══ TEXT BLOCK

Why is Your Company's Plan Sitting in a Powerpoint?
Strategic planning exists in the hands of the executive leadership team and CEO. The process of designing an organization’s strategy takes painstaking months and is seemingly the cornerstone and guiding light to all an organization should do. It is the dream of young MBAs to be a part of (or own) strategic planning, and Strategy Consultants charge extraordinarily high rates to tell organizations what their strategies should be. By all accounts, it is one of the single most important things an organization undertakes.
And yet…in my recent experience, two quotes seem to more accurately reflect the reality of modern strategic planning: “No battle plan survives contact with the enemy” (from German military strategist Helmuth von Moltke) and, “Everybody has a plan until they get punched in the mouth” (eloquently stated by Mike Tyson). Does this imply that the strategic planning process is unnecessary? Or even worse, foolish?
In a word, no.
Strategic planning is a discipline that forces organizations to evaluate what is important — how they should use their scarce resources in a unique configuration to make an impact. The speed of business has increased to a breakneck pace, and everyone’s business model is under attack. We have to react more quickly and more deliberately than ever before. The tension between planning and adapting to changes has never been more intense.
The root of the problem is that the communication and execution of our strategic plans are fundamentally flawed. We spend hours, days, and months building the perfect PowerPoint that says exactly what the organization should do. This PowerPoint is proudly presented, commented on, and finalized. In the best case, the rest of the organization builds up plans for how to execute the strategy, and perhaps even put in place a dashboard to measure key metrics that will indicate our success. Our plan, the guiding light, then languishes in PowerPoint, hidden in our emails or maybe some obscure file on our servers. This PowerPoint went out of date almost the moment it was emailed out. Everyone is trying to line up to a plan that we’ve already agreed is changing due to external circumstances.
But we stick with it because it’s the guide that we are using, albeit imperfectly, until the next mammoth strategic planning exercise is undertaken. We waste time on initiatives that are no longer relevant given changed circumstances. We’re still keeping track of progress via our dashboard, but now we’re measuring the wrong things – we focus on short-term metrics, sometimes to the detriment of our strategic imperatives. How do we escape this conundrum? How can we shift our focus from succeeding at planning to planning to succeed?

════

### EXERCISE TASKS
(A) For the article on strategic planning, say whether each statement agrees with it, answering yes or no and quoting the deciding words. (i) The quote "Everybody has a plan until they get punched in the mouth" is attributed to Helmuth von Moltke. (ii) The article concludes that the strategic planning process is unnecessary. (iii) The strategy PowerPoint went out of date almost as soon as it was emailed.
(B) Answer from the article on strategic planning:
(i) Who charges extraordinarily high rates to tell organizations what their strategies should be?
(ii) What two things about our strategic plans are called fundamentally flawed?
(iii) What kind of metrics do we focus on, sometimes to the detriment of our strategic imperatives?
(C) Resume the article on strategic planning after its final question and continue it.
The records are separate material from the article on strategic planning.

══ DATA EXTRACTS

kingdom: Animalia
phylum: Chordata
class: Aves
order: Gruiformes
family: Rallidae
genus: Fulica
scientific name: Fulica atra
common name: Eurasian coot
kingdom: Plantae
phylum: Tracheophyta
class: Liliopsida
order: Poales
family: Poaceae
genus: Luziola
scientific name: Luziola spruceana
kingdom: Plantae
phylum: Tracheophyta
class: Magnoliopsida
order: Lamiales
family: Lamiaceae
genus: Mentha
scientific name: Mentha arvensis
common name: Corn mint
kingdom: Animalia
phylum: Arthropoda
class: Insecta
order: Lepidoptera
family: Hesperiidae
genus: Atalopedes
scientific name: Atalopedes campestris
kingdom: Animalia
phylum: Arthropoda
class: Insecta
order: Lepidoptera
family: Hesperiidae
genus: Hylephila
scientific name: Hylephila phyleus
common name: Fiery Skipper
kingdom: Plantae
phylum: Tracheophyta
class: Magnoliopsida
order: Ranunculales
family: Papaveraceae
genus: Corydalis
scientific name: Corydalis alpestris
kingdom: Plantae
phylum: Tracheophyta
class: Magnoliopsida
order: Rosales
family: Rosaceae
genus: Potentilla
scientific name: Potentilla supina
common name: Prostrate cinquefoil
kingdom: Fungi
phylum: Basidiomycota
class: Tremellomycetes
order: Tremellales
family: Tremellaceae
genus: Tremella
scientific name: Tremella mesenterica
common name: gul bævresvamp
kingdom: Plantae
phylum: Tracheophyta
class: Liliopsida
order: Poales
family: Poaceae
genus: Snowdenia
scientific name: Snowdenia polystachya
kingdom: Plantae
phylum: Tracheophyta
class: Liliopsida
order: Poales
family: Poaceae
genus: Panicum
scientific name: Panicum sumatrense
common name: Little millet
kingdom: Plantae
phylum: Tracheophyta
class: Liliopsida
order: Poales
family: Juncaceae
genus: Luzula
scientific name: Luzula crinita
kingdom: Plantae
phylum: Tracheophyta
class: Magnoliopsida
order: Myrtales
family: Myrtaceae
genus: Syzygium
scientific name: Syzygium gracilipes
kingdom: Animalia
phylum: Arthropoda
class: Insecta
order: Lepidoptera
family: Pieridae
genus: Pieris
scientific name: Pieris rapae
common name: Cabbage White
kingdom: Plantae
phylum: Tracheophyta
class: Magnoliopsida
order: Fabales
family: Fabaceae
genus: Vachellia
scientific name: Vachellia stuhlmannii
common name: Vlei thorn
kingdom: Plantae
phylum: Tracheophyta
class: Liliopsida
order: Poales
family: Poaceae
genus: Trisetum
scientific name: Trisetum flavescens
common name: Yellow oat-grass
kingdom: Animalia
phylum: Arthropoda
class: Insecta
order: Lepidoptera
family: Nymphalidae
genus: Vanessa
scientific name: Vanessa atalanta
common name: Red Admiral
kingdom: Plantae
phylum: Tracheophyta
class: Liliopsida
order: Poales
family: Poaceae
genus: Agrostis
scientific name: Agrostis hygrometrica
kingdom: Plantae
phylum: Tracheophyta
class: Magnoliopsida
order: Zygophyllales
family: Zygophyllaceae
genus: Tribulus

════

### ANSWER LIST
(A)
(i) No: "(eloquently stated by Mike Tyson)"
(ii) No: "In a word, no."
(iii) Yes: "This PowerPoint went out of date almost the moment it was emailed out."

(B)
(i) Strategy Consultants
(ii) Their communication and execution
(iii) Short-term metrics

(C)
The answer boils down to two words: Adapt and Align. The leader’s responsibility lies squarely in these two areas:
1. Changing the direction (or plan) of the organization based on changes to our environment
2. Aligning and providing context for the efforts of individuals in the organization
We need to use a system that allows adjustments to the strategy, enables re-alignment across the organization, and keeps the metrics connected to strategic plans – a true strategic management system that helps us to communicate what is changing and why. At CrossLead, we use a SaaS platform that makes the strategic plan dynamic, and it works remarkably well. Since we started using it, we’ve refocused our efforts on a few core initiatives, and the organization is succeeding against achieving those larger objectives. If and when (and it’s usually a when) the context changes, senior leaders are able to shift the strategy to match the new environment, and the rest of the company is kept in sync. Activities adjust to meet the altered strategy, and employees don’t panic about changes. Change is expected, and they know how to deal with it because handling change has become a routine.
In the words of Jack Welch: “An organization’s ability to learn, and translate that learning into action rapidly, is the ultimate competitive advantage.” Relying on a static plan is no way to make sure your organization is learning and developing the way it needs to.
To compete and win, your plan should live, breathe, speak, and listen to your organization. So no…your company’s plan should not be sitting in a PowerPoint.